Rainer Maria with Strike Anywhere , Engine Down and New Mexico Death Squad at the Funhaus, July 29. Tickets: $15. Attendance: 400. Rating: NNN Rating: NNN
Rainer Maria's poet-based name filled this unschooled mind with the worrisome possibility of overly audible pretentious lyrics - god forbid the occurrence of the feared spoken word! However, said fears were unnecessary, as the Wisconsin trio put on an excellent performance Thursday night at a show that didn't outwardly fit like a glove, co-headlining a tour alongside punkish agitators Strike Anywhere .
Bassist and frontwoman Caithlin de Marais has charisma and energy, the latter shared by guitarist Kyle Fischer and drummer William Kuehn . They played songs from their most recent release as well as newly written songs that were well received, if not as ecstastically as the older tunes.
The sound mix started off OK, maybe a little too loud, but by the middle of the set feedback and noise had overpowered Caithlin's pleasant vox. The muddied sound was over-corrected several songs later, and her vocals' high pitch became an aural hammer that fucked the ear hard. Always wear protection.

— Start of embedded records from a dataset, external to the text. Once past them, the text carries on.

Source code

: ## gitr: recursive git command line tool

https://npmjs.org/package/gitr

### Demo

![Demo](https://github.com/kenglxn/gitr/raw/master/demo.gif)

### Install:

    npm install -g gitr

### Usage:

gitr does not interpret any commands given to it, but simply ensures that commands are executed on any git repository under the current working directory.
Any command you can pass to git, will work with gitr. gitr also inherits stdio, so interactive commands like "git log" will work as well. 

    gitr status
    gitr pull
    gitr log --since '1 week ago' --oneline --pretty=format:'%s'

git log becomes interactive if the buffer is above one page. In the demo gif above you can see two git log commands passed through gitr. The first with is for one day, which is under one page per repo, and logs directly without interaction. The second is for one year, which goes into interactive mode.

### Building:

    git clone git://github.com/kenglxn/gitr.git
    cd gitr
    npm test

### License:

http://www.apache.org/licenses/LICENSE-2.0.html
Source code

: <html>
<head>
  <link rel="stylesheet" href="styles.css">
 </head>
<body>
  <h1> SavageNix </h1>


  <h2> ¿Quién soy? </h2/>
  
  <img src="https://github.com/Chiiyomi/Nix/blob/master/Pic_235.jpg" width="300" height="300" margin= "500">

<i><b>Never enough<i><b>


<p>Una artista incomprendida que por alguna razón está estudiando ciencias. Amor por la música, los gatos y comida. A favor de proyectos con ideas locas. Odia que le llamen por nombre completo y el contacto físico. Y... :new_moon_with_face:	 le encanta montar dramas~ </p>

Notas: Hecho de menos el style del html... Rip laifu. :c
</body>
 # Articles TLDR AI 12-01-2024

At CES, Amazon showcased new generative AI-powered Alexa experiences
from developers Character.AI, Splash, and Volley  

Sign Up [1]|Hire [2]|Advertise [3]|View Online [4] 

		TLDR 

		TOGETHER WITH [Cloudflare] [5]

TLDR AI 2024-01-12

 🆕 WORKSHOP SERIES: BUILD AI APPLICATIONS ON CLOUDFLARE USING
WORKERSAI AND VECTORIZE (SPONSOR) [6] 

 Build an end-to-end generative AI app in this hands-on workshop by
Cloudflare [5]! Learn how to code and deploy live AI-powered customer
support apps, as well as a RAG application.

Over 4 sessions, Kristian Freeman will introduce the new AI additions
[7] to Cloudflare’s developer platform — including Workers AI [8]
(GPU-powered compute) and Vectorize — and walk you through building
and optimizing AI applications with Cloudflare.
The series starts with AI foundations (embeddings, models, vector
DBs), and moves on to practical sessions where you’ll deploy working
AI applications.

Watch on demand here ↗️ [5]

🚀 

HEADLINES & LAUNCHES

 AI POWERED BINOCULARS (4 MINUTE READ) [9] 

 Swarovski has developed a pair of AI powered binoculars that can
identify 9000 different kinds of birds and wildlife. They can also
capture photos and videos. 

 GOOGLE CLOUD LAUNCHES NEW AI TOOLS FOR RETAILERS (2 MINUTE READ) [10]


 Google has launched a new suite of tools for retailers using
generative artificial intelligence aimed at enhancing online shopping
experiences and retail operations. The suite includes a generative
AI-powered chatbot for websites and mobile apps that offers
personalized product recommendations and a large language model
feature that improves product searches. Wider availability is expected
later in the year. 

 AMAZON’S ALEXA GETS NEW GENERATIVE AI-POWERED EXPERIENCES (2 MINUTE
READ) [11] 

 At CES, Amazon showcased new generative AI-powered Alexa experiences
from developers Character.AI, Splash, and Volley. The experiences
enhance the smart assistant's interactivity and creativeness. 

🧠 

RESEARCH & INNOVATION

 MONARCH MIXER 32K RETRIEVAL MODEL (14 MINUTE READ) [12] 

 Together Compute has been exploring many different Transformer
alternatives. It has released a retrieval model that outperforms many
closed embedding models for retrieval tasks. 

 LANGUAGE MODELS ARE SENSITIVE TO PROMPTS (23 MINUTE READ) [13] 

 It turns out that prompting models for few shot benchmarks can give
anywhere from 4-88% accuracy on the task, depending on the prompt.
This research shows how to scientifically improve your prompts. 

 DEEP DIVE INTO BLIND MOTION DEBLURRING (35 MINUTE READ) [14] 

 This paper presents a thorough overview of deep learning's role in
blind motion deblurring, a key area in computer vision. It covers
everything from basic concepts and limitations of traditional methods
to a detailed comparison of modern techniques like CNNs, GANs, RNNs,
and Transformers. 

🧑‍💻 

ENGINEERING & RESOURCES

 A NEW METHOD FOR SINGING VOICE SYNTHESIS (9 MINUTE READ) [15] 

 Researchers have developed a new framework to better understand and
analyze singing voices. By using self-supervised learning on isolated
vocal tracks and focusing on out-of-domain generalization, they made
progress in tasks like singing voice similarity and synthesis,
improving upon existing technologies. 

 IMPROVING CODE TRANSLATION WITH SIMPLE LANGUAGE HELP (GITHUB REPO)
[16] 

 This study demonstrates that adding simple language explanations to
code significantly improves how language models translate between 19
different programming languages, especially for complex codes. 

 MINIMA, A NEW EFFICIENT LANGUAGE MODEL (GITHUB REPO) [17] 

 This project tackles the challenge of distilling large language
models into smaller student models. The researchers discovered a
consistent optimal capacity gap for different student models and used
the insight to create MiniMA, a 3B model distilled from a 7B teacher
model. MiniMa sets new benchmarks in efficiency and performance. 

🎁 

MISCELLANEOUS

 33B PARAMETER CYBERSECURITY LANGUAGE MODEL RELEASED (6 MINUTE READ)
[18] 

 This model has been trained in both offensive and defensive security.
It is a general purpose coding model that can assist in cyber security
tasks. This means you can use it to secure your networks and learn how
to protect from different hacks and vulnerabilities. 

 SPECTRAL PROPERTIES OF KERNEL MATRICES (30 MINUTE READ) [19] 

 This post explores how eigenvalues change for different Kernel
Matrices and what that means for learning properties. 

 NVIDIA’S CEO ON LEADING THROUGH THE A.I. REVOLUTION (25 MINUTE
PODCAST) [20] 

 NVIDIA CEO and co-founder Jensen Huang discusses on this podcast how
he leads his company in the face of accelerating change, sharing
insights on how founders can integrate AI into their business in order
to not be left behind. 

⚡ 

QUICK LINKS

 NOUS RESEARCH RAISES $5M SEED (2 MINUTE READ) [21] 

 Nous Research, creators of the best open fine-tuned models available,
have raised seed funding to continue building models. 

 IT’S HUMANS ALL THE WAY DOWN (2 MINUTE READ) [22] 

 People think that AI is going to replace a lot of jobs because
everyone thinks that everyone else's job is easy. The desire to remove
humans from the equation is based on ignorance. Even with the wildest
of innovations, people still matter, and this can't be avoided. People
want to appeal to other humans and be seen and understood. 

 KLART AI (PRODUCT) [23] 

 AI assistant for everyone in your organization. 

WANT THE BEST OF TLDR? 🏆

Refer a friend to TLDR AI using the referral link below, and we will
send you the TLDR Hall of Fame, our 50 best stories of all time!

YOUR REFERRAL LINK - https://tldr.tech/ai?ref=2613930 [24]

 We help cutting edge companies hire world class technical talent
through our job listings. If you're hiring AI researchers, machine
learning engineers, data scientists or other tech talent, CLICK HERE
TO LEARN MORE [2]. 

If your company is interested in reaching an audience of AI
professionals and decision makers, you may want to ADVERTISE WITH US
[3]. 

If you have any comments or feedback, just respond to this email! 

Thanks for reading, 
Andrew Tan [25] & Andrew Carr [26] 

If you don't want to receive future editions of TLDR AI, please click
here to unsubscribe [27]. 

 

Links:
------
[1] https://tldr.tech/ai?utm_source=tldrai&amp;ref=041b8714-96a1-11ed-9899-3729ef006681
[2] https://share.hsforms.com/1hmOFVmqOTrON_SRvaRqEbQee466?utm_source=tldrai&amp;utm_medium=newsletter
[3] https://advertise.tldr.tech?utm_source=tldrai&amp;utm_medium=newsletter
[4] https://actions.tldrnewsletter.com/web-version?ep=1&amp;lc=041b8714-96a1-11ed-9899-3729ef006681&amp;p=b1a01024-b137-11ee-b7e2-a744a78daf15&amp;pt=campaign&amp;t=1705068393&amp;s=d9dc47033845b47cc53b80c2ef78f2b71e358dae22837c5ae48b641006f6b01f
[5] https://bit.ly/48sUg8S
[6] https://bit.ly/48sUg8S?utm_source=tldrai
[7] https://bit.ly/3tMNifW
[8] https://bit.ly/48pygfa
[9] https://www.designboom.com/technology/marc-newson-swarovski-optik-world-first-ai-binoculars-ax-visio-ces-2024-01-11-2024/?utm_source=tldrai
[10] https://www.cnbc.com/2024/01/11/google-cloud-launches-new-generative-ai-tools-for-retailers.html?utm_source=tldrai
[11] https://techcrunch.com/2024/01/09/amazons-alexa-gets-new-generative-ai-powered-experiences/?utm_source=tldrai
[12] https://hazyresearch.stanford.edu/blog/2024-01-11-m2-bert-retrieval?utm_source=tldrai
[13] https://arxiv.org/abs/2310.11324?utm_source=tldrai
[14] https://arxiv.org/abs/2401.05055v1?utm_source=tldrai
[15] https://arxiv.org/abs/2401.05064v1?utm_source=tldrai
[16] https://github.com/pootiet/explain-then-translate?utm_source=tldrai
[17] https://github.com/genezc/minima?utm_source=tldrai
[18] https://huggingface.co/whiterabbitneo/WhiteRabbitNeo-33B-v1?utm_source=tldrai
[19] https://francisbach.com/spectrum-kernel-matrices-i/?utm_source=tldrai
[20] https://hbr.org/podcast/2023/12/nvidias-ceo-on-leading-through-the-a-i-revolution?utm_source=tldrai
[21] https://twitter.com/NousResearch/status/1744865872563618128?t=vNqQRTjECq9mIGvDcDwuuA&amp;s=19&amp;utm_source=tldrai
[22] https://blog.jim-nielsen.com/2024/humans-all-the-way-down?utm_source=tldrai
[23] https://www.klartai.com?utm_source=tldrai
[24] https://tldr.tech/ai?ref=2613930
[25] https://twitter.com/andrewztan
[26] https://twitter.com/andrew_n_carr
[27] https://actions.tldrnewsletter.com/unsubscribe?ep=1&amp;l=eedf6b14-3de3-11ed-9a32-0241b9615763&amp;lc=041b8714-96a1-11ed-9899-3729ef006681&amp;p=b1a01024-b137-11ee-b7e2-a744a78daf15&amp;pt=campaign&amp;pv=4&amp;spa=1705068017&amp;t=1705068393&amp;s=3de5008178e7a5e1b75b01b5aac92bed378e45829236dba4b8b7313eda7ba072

Still, the band can't be blamed for the mix, and the sounds they produced were pleasant, if loud. Don't be afraid to check these dudes out the next time they pass through town.
Show starters the New Mexican Death Squad were charming, too, with a singer whose between-song banter brought to mind Cursed's Chris Colohan, and a sound that drew from Bad Religion and the Descendants along with a billion other bands of that ilk.

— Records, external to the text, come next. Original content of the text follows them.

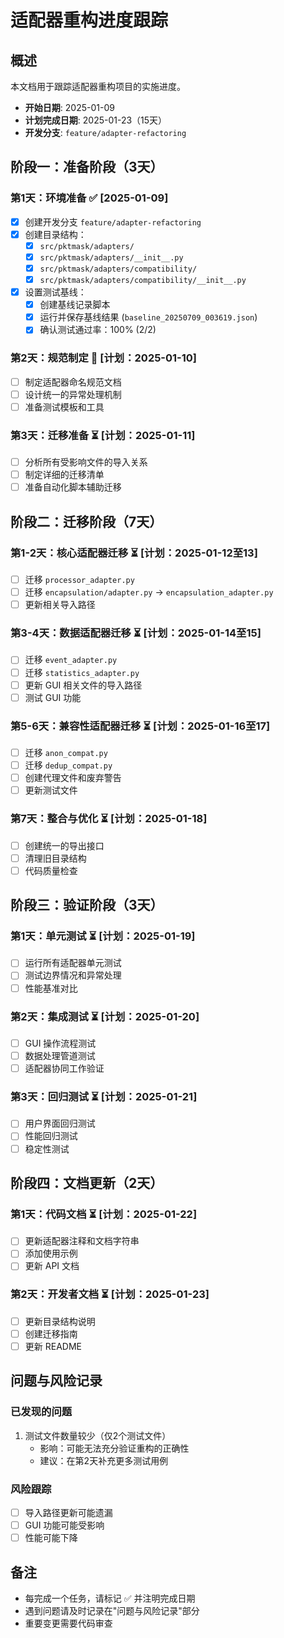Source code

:# 适配器重构进度跟踪

## 概述
本文档用于跟踪适配器重构项目的实施进度。

- **开始日期**: 2025-01-09
- **计划完成日期**: 2025-01-23（15天）
- **开发分支**: `feature/adapter-refactoring`

## 阶段一：准备阶段（3天）

### 第1天：环境准备 ✅ [2025-01-09]
- [x] 创建开发分支 `feature/adapter-refactoring`
- [x] 创建目录结构：
  - [x] `src/pktmask/adapters/`
  - [x] `src/pktmask/adapters/__init__.py`
  - [x] `src/pktmask/adapters/compatibility/`
  - [x] `src/pktmask/adapters/compatibility/__init__.py`
- [x] 设置测试基线：
  - [x] 创建基线记录脚本
  - [x] 运行并保存基线结果 (`baseline_20250709_003619.json`)
  - [x] 确认测试通过率：100% (2/2)

### 第2天：规范制定 🚧 [计划：2025-01-10]
- [ ] 制定适配器命名规范文档
- [ ] 设计统一的异常处理机制
- [ ] 准备测试模板和工具

### 第3天：迁移准备 ⏳ [计划：2025-01-11]
- [ ] 分析所有受影响文件的导入关系
- [ ] 制定详细的迁移清单
- [ ] 准备自动化脚本辅助迁移

## 阶段二：迁移阶段（7天）

### 第1-2天：核心适配器迁移 ⏳ [计划：2025-01-12至13]
- [ ] 迁移 `processor_adapter.py`
- [ ] 迁移 `encapsulation/adapter.py` → `encapsulation_adapter.py`
- [ ] 更新相关导入路径

### 第3-4天：数据适配器迁移 ⏳ [计划：2025-01-14至15]
- [ ] 迁移 `event_adapter.py`
- [ ] 迁移 `statistics_adapter.py`
- [ ] 更新 GUI 相关文件的导入路径
- [ ] 测试 GUI 功能

### 第5-6天：兼容性适配器迁移 ⏳ [计划：2025-01-16至17]
- [ ] 迁移 `anon_compat.py`
- [ ] 迁移 `dedup_compat.py`
- [ ] 创建代理文件和废弃警告
- [ ] 更新测试文件

### 第7天：整合与优化 ⏳ [计划：2025-01-18]
- [ ] 创建统一的导出接口
- [ ] 清理旧目录结构
- [ ] 代码质量检查

## 阶段三：验证阶段（3天）

### 第1天：单元测试 ⏳ [计划：2025-01-19]
- [ ] 运行所有适配器单元测试
- [ ] 测试边界情况和异常处理
- [ ] 性能基准对比

### 第2天：集成测试 ⏳ [计划：2025-01-20]
- [ ] GUI 操作流程测试
- [ ] 数据处理管道测试
- [ ] 适配器协同工作验证

### 第3天：回归测试 ⏳ [计划：2025-01-21]
- [ ] 用户界面回归测试
- [ ] 性能回归测试
- [ ] 稳定性测试

## 阶段四：文档更新（2天）

### 第1天：代码文档 ⏳ [计划：2025-01-22]
- [ ] 更新适配器注释和文档字符串
- [ ] 添加使用示例
- [ ] 更新 API 文档

### 第2天：开发者文档 ⏳ [计划：2025-01-23]
- [ ] 更新目录结构说明
- [ ] 创建迁移指南
- [ ] 更新 README

## 问题与风险记录

### 已发现的问题
1. 测试文件数量较少（仅2个测试文件）
   - 影响：可能无法充分验证重构的正确性
   - 建议：在第2天补充更多测试用例

### 风险跟踪
- [ ] 导入路径更新可能遗漏
- [ ] GUI 功能可能受影响
- [ ] 性能可能下降

## 备注
- 每完成一个任务，请标记 ✅ 并注明完成日期
- 遇到问题请及时记录在"问题与风险记录"部分
- 重要变更需要代码审查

Second up were Engine Down , whose proggish, breakdown-laden, high-pitched-vocals sound appeals to me about as much as a hamburger enema. Still, they were tight and the crowd seemed to appreciate them. They also got shout-outs from both Strike Anywhere and Rainer Maria - possibly because this was Engine Down's last show of the tour.
When Strike Anywhere clambered onstage shortly after Rainer Maria's set, the room suddenly felt much fuller than it had the rest of the night.
A spirit of togetherness was evident as dreadlocked voxman Thomas Barnett made sure the slam-dancing crowd wasn't too aggressive and welcomed fans to watch the show from onstage as the band rocked out their catchy melodic hardcore.
Barnett talked a lot between songs, and I think he was saying something about revolution and people coming together, but it was pretty unintelligible. Still, if a kid there was able to garner something from his stirring speeches and become the next Marcus Garvey or Emma Goldman, mission accomplished.